One of the most commonly taught LSAT Logical Reasoning strategies is diagramming. You’ve probably seen it before—with arrows, squiggly lines, and abbreviations, Logical Reasoning diagrams look like a boatload of gibberish.
Consider this argument: “All elephants are pink. Dumbo is an elephant. Therefore, Dumbo is pink.” Another LSAT instructor may tell you to notate the argument as follows:
E → Pink and Not Pink → Not E
D → E and Not E → Not D
Therefore, D → Pink and Not Pink → Not D
Maybe these notations make sense to you. Maybe they don’t. Either way, writing them down is counterproductive. It’s easier to understand an argument using common sense than to doodle it out.
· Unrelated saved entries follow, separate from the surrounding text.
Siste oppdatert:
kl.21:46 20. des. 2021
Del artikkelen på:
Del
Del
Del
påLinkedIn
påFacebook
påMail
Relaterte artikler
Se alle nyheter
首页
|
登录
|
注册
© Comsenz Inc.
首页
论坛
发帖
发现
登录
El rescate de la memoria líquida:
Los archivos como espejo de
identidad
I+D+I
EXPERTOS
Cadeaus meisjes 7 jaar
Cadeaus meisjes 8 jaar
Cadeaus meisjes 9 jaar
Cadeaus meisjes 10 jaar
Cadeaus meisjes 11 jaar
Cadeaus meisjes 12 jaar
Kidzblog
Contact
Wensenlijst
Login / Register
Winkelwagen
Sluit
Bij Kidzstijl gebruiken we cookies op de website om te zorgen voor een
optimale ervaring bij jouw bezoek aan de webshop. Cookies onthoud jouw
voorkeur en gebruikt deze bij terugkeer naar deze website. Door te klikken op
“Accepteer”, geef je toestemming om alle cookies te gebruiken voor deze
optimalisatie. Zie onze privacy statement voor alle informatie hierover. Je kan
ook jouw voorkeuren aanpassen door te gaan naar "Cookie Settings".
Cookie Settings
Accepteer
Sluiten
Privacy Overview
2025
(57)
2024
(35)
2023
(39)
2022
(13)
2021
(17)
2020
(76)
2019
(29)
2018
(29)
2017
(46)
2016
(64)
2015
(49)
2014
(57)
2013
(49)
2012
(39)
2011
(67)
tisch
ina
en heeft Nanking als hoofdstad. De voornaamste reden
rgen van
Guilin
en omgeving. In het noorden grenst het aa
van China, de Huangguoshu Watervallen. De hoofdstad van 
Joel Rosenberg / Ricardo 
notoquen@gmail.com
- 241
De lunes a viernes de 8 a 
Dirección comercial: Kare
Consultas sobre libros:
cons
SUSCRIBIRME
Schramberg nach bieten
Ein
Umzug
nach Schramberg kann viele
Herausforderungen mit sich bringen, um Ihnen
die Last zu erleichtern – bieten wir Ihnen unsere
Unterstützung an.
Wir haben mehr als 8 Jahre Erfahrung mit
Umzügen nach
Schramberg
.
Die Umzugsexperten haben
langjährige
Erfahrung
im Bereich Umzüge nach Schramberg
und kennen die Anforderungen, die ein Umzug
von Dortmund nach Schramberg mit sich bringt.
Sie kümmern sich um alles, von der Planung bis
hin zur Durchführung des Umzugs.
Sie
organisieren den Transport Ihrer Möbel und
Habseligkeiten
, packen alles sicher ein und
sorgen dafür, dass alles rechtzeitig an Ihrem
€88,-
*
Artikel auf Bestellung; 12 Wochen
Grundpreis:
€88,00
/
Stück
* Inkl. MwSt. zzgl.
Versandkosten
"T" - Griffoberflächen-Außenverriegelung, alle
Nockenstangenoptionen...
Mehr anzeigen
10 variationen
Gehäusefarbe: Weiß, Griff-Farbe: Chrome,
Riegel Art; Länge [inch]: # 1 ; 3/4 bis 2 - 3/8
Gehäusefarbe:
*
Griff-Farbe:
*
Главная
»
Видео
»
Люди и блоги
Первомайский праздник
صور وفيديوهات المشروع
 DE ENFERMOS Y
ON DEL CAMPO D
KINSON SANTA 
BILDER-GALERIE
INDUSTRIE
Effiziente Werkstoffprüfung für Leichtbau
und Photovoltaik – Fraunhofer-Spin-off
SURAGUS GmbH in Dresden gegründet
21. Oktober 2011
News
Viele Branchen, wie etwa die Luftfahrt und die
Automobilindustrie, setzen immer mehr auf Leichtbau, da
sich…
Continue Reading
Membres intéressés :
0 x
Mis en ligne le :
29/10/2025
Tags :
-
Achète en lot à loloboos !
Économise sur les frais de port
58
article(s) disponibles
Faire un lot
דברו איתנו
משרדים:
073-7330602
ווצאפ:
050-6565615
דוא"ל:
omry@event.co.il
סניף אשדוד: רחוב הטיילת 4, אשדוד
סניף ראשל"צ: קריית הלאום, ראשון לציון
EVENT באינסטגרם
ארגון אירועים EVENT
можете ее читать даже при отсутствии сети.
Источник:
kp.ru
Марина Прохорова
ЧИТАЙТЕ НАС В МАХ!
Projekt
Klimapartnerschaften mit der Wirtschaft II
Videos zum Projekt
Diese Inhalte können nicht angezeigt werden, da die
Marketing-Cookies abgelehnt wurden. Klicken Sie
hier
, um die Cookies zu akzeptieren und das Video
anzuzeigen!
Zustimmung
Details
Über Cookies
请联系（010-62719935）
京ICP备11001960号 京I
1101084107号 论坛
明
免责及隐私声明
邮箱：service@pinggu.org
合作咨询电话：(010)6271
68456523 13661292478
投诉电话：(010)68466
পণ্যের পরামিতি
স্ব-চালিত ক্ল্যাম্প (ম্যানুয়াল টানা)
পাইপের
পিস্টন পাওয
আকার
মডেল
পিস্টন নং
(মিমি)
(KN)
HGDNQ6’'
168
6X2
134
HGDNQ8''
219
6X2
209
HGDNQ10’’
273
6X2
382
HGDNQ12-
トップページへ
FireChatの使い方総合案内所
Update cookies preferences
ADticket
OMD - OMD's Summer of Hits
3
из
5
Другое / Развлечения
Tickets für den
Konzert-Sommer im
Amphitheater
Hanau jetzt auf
Given that “Dumbo is an elephant,” common sense tells us that if something is not an elephant, it can’t be Dumbo. Restating a conditional claim in this way is sometimes called identifying the “contrapositive,” but Thinking LSAT and LSAT Demon teachers avoid unnecessary jargon in lessons.
Diagramming takes a long time and is susceptible to mistakes. Time spent drawing arrows and rewording the exact same information in different ways could be better spent actually understanding the argument.
If you get stuck on any part of an argument (in this case, if you can’t wrap your mind around the idea that all elephants are pink), try to visualize it. Don’t diagram it abstractly on paper, or you will only compound your confusion.